───── Dataset extract ─────
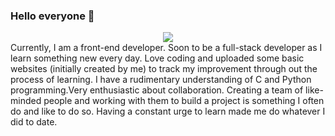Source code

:### Hello everyone 👋
<div id="header" align="center">
  <img src="https://media.giphy.com/media/j6MgS5MNuUPwLwzytf/giphy.gif" top: 10%"/>
</div>
Currently, I am a front-end developer. Soon to be a full-stack developer as I learn something new every day. Love coding and uploaded some basic websites (initially created by me) to track my improvement through out the process of learning. I have a rudimentary understanding of C and Python programming.Very enthusiastic about collaboration. Creating a team of like-minded people and working with them to build a project is something I often do and like to do so. Having a constant urge to learn made me do whatever I did to date.

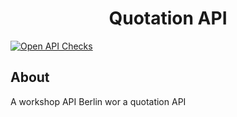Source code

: <h1 align="center">
Quotation API
    <br>
</h1>

[![Open API Checks](https://github.com/MedUnes/quotation-api/actions/workflows/actions.yml/badge.svg)](https://github.com/MedUnes/quotation-api/actions/workflows/actions.yml)


## About

A workshop API Berlin wor a quotation API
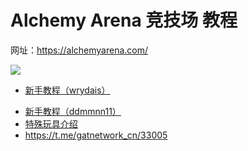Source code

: # Alchemy Arena 竞技场 教程

网址：https://alchemyarena.com/

![](https://gat.network/wp-content/uploads/2021/06/Calendar-200x200.png)

- [新手教程（wrydais）](https://github.com/GAT-Network/Chinese-Tutorial/blob/main/alchemyarena-tutorial/wrydais/README.md)
* [新手教程（ddmmnn11）](https://github.com/GAT-Network/Chinese-Tutorial/blob/main/alchemyarena-tutorial/ddmmnn11/README.md)
* [特殊玩具介绍](doc/specialtoys_CN.md)
* https://t.me/gatnetwork_cn/33005
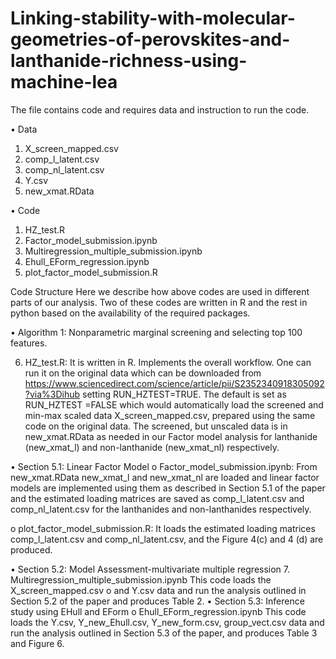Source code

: # Linking-stability-with-molecular-geometries-of-perovskites-and-lanthanide-richness-using-machine-lea
The file contains code and requires data and instruction to run the code. 


•	Data
1.	X_screen_mapped.csv
2.	comp_l_latent.csv
3.	comp_nl_latent.csv
4.	Y.csv
5.	new_xmat.RData

•	Code

1.	HZ_test.R
2.	Factor_model_submission.ipynb
3.	Multiregression_multiple_submission.ipynb
4.	Ehull_EForm_regression.ipynb
5.	plot_factor_model_submission.R


Code Structure
Here we describe how above codes are used in different parts of our analysis. Two of these codes are written in R and the rest in python based on the availability of the required packages.

•	Algorithm 1:  Nonparametric marginal screening and selecting top 100 features. 

6.	HZ_test.R: It is written in R. Implements the overall workflow. One can run it on the original data which can be downloaded from https://www.sciencedirect.com/science/article/pii/S2352340918305092?via%3Dihub setting RUN_HZTEST=TRUE. The default is set as RUN_HZTEST =FALSE which would automatically load the screened and min-max scaled data X_screen_mapped.csv, prepared using the same code on the original data. The screened, but unscaled data is in new_xmat.RData as needed in our Factor model analysis for lanthanide (new_xmat_l) and non-lanthanide (new_xmat_nl) respectively. 

•	Section 5.1: Linear Factor Model
o	Factor_model_submission.ipynb: From new_xmat.RData  new_xmat_l and new_xmat_nl are loaded and linear factor models are implemented using them as described in Section 5.1 of the paper and the estimated loading matrices are saved as comp_l_latent.csv and comp_nl_latent.csv for the lanthanides and non-lanthanides respectively.

o	plot_factor_model_submission.R: It loads the estimated loading matrices comp_l_latent.csv and comp_nl_latent.csv, and the Figure 4(c) and 4 (d) are produced.

•	Section 5.2: Model Assessment-multivariate multiple regression
7.	Multiregression_multiple_submission.ipynb This code loads the X_screen_mapped.csv
o	  and Y.csv data and run the analysis outlined in Section 5.2 of the paper and produces Table 2.
•	Section 5.3: Inference study using EHull and EForm
o	Ehull_EForm_regression.ipynb This code loads the Y.csv, Y_new_Ehull.csv, Y_new_form.csv, group_vect.csv data and run the analysis outlined in Section 5.3 of the paper, and produces Table 3 and Figure 6. 
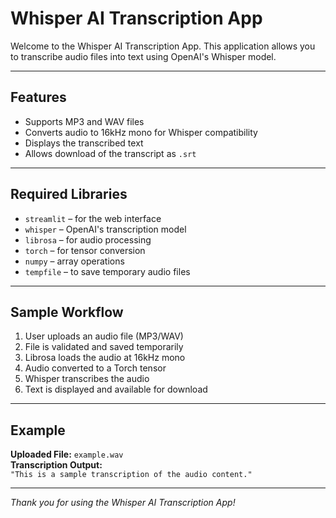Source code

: # Whisper AI Transcription App

Welcome to the Whisper AI Transcription App. This application allows you to transcribe audio files into text using OpenAI's Whisper model.

---

## Features

- Supports MP3 and WAV files
- Converts audio to 16kHz mono for Whisper compatibility
- Displays the transcribed text
- Allows download of the transcript as `.srt`

---

## Required Libraries

- `streamlit` – for the web interface
- `whisper` – OpenAI's transcription model
- `librosa` – for audio processing
- `torch` – for tensor conversion
- `numpy` – array operations
- `tempfile` – to save temporary audio files

---

## Sample Workflow

1. User uploads an audio file (MP3/WAV)
2. File is validated and saved temporarily
3. Librosa loads the audio at 16kHz mono
4. Audio converted to a Torch tensor
5. Whisper transcribes the audio
6. Text is displayed and available for download

---

## Example

**Uploaded File:** `example.wav`  
**Transcription Output:**  
`"This is a sample transcription of the audio content."`

---

*Thank you for using the Whisper AI Transcription App!*
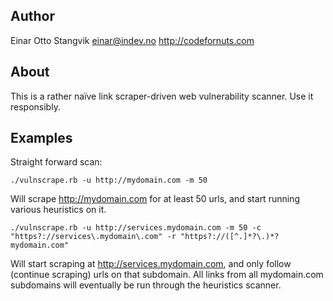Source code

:## Author

Einar Otto Stangvik <einar@indev.no> <http://codefornuts.com>

## About

This is a rather naïve link scraper-driven web vulnerability scanner. Use it responsibly.

## Examples

Straight forward scan:

    ./vulnscrape.rb -u http://mydomain.com -m 50

Will scrape http://mydomain.com for at least 50 urls, and start running various heuristics on it.

    ./vulnscrape.rb -u http://services.mydomain.com -m 50 -c "https?://services\.mydomain\.com" -r "https?://([^.]*?\.)*?mydomain.com"

Will start scraping at http://services.mydomain.com, and only follow (continue scraping) urls on that subdomain. All links from
all mydomain.com subdomains will eventually be run through the heuristics scanner.
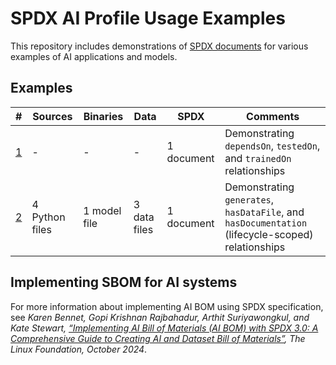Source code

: # SPDX AI Profile Usage Examples

This repository includes demonstrations of [SPDX documents](https://spdx.dev)
for various examples of AI applications and models.

## Examples

|  # | Sources | Binaries | Data | SPDX | Comments |
|----|---------|----------|------|------|----------|
| [1](./example01/) | - | - | - | 1 document | Demonstrating `dependsOn`, `testedOn`, and `trainedOn` relationships |
| [2](./example02/) | 4 Python files | 1 model file | 3 data files | 1 document | Demonstrating `generates`, `hasDataFile`, and `hasDocumentation` (lifecycle-scoped) relationships |

## Implementing SBOM for AI systems

For more information about implementing AI BOM using SPDX specification,
see *Karen Bennet, Gopi Krishnan Rajbahadur, Arthit Suriyawongkul, and
Kate Stewart, [“Implementing AI Bill of Materials (AI BOM) with SPDX 3.0: A Comprehensive Guide to Creating AI and
Dataset Bill of Materials”](https://www.linuxfoundation.org/research/ai-bom), The Linux Foundation, October 2024*.
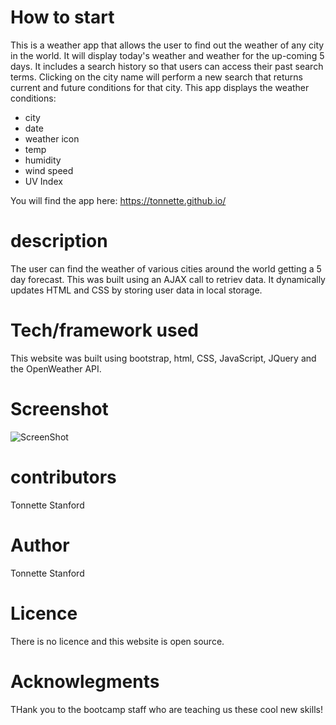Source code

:# How to start
This is a weather app that allows the user to find out the weather of any city in the world. It will display today's weather and weather for the up-coming 5 days.
It includes a search history so that users can access their past search terms. Clicking on the city name will perform a new search that returns current and future conditions for that city.
This app displays the weather conditions:
- city
- date
- weather icon
- temp
- humidity
- wind speed
- UV Index

You will find the app here:
https://tonnette.github.io/


# description
The user can find the weather of various cities around the world getting a 5 day forecast.
This was built using an AJAX call to retriev data. It dynamically updates HTML and CSS by storing user data in local storage. 


# Tech/framework used
This website was built using bootstrap, html, CSS, JavaScript, JQuery and the OpenWeather API.

# Screenshot

![ScreenShot](https://github.com/Tonnette/Tonnette.github.io/blob/master/weatherScreen.png)

# contributors
Tonnette Stanford

# Author
Tonnette Stanford

# Licence
There is no licence and this website is open source. 

# Acknowlegments
THank you to the bootcamp staff who are teaching us these cool new skills!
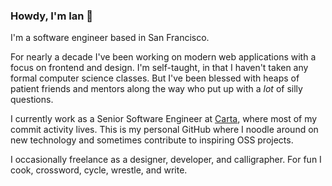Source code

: ### Howdy, I'm Ian 👋

I'm a software engineer based in San Francisco.

For nearly a decade I've been working on modern web applications with a focus on frontend and design. I'm self-taught, in that I haven't taken any formal computer science classes. But I've been blessed with heaps of patient friends and mentors along the way who put up with a _lot_ of silly questions.

I currently work as a Senior Software Engineer at [Carta](https://tribecap.co/1-trillion-in-equity-how-carta-is-set-to-unlock-the-private-markets/), where most of my commit activity lives. This is my personal GitHub where I noodle around on new technology and sometimes contribute to inspiring OSS projects.

I occasionally freelance as a designer, developer, and calligrapher. For fun I cook, crossword, cycle, wrestle, and write.
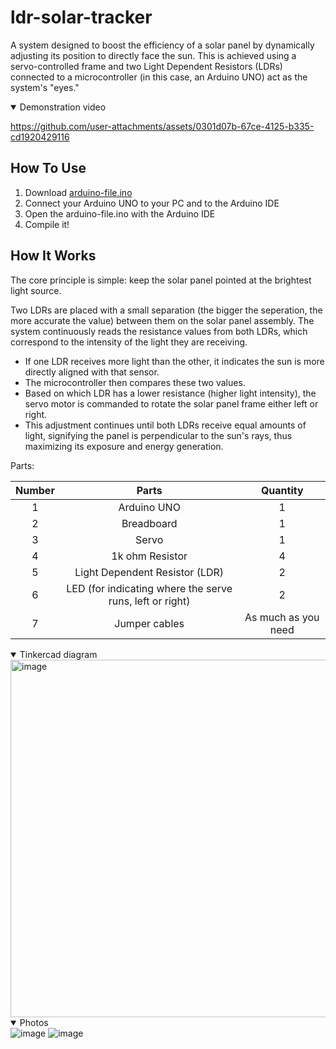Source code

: # ldr-solar-tracker
A system designed to boost the efficiency of a solar panel by dynamically adjusting its position to directly face the sun.
This is achieved using a servo-controlled frame and two Light Dependent Resistors (LDRs) connected to a microcontroller (in this case, an Arduino UNO) act as the system's "eyes."

<details open>
<summary>Demonstration video</summary>

https://github.com/user-attachments/assets/0301d07b-67ce-4125-b335-cd1920429116

</details>

## How To Use
1. Download [arduino-file.ino](https://github.com/alfarizium/ldr-solar-tracker/releases/download/release/arduino-file.ino)
2. Connect your Arduino UNO to your PC and to the Arduino IDE
3. Open the arduino-file.ino with the Arduino IDE
4. Compile it!

## How It Works
The core principle is simple: keep the solar panel pointed at the brightest light source.

Two LDRs are placed with a small separation (the bigger the seperation, the more accurate the value) between them on the solar panel assembly. The system continuously reads the resistance values from both LDRs, which correspond to the intensity of the light they are receiving.
* If one LDR receives more light than the other, it indicates the sun is more directly aligned with that sensor.
* The microcontroller then compares these two values.
* Based on which LDR has a lower resistance (higher light intensity), the servo motor is commanded to rotate the solar panel frame either left or right.
* This adjustment continues until both LDRs receive equal amounts of light, signifying the panel is perpendicular to the sun's rays, thus maximizing its exposure and energy generation.


Parts:

| Number |                           Parts                          |       Quantity      |
|:------:|:--------------------------------------------------------:|:-------------------:|
| 1      | Arduino UNO                                              | 1                   |
| 2      | Breadboard                                               | 1                   |
| 3      | Servo                                                    | 1                   |
| 4      | 1k ohm Resistor                                          | 4                   |
| 5      | Light Dependent Resistor (LDR)                           | 2                   |
| 6      | LED (for indicating where the serve runs, left or right) | 2                   |
| 7      | Jumper cables                                            | As much as you need |

<details open>
<summary>Tinkercad diagram</summary>
<img width="1192" height="572" alt="image" src="https://github.com/user-attachments/assets/d4fe415a-a90c-4d2e-9854-5433485f1c8e" />
</details>

<details open>
<summary>Photos</summary>
<img alt="image" src="https://github.com/user-attachments/assets/ecf51c78-b388-4cdf-9e4a-df753a64d79f" />
<img alt="image" src="https://github.com/user-attachments/assets/3546e30a-dac9-4a7e-80a3-329e075533e4" />
</details>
─────
:: Problem to solve ::
Among the records above, find the lines that contain "Bill" and copy every one.

:: Written reply ::
Kate Stewart, [“Implementing AI Bill of Materials (AI BOM) with SPDX 3.0: A Comprehensive Guide to Creating AI and
Dataset Bill of Materials”](https://www.linuxfoundation.org/research/ai-bom), The Linux Foundation, October 2024*.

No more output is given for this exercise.